[Exercise data]:

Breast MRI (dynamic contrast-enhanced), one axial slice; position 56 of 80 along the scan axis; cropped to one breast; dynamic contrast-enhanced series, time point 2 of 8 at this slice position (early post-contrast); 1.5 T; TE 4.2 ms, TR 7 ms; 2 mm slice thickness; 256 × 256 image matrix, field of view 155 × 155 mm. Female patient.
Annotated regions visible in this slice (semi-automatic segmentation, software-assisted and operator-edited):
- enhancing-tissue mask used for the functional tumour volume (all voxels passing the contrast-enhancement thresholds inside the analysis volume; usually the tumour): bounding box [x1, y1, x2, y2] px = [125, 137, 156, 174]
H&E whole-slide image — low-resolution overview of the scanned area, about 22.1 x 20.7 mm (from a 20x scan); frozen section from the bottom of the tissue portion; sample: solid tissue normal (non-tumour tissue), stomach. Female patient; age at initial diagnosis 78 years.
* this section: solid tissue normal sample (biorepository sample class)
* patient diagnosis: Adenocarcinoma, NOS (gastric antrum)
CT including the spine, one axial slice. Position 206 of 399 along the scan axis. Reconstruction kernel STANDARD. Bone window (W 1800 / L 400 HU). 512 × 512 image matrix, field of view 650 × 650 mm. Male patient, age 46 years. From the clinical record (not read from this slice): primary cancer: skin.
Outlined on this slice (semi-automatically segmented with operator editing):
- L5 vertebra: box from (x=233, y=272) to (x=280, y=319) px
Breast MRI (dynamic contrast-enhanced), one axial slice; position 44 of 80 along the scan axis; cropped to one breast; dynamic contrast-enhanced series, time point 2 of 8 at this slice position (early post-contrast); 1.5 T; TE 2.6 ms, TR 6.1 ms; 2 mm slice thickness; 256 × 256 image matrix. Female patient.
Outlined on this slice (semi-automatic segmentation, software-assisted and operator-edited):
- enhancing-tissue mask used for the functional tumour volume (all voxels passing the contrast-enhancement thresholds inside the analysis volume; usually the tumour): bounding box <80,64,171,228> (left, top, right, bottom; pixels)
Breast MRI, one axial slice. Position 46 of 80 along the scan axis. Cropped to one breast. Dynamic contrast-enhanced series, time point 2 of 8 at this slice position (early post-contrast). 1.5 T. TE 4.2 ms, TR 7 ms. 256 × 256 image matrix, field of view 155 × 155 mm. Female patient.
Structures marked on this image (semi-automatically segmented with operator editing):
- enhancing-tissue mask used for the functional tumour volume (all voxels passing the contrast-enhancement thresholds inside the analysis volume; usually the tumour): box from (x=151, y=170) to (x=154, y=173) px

[Problem details]:
In the listing above, please print only the lines from the first one to the line where "NOS (gastric antrum)" appears, exactly as written, both of those lines included.

[Exercise answer]:
Breast MRI (dynamic contrast-enhanced), one axial slice; position 56 of 80 along the scan axis; cropped to one breast; dynamic contrast-enhanced series, time point 2 of 8 at this slice position (early post-contrast); 1.5 T; TE 4.2 ms, TR 7 ms; 2 mm slice thickness; 256 × 256 image matrix, field of view 155 × 155 mm. Female patient.
Annotated regions visible in this slice (semi-automatic segmentation, software-assisted and operator-edited):
- enhancing-tissue mask used for the functional tumour volume (all voxels passing the contrast-enhancement thresholds inside the analysis volume; usually the tumour): bounding box [x1, y1, x2, y2] px = [125, 137, 156, 174]
H&E whole-slide image — low-resolution overview of the scanned area, about 22.1 x 20.7 mm (from a 20x scan); frozen section from the bottom of the tissue portion; sample: solid tissue normal (non-tumour tissue), stomach. Female patient; age at initial diagnosis 78 years.
* this section: solid tissue normal sample (biorepository sample class)
* patient diagnosis: Adenocarcinoma, NOS (gastric antrum)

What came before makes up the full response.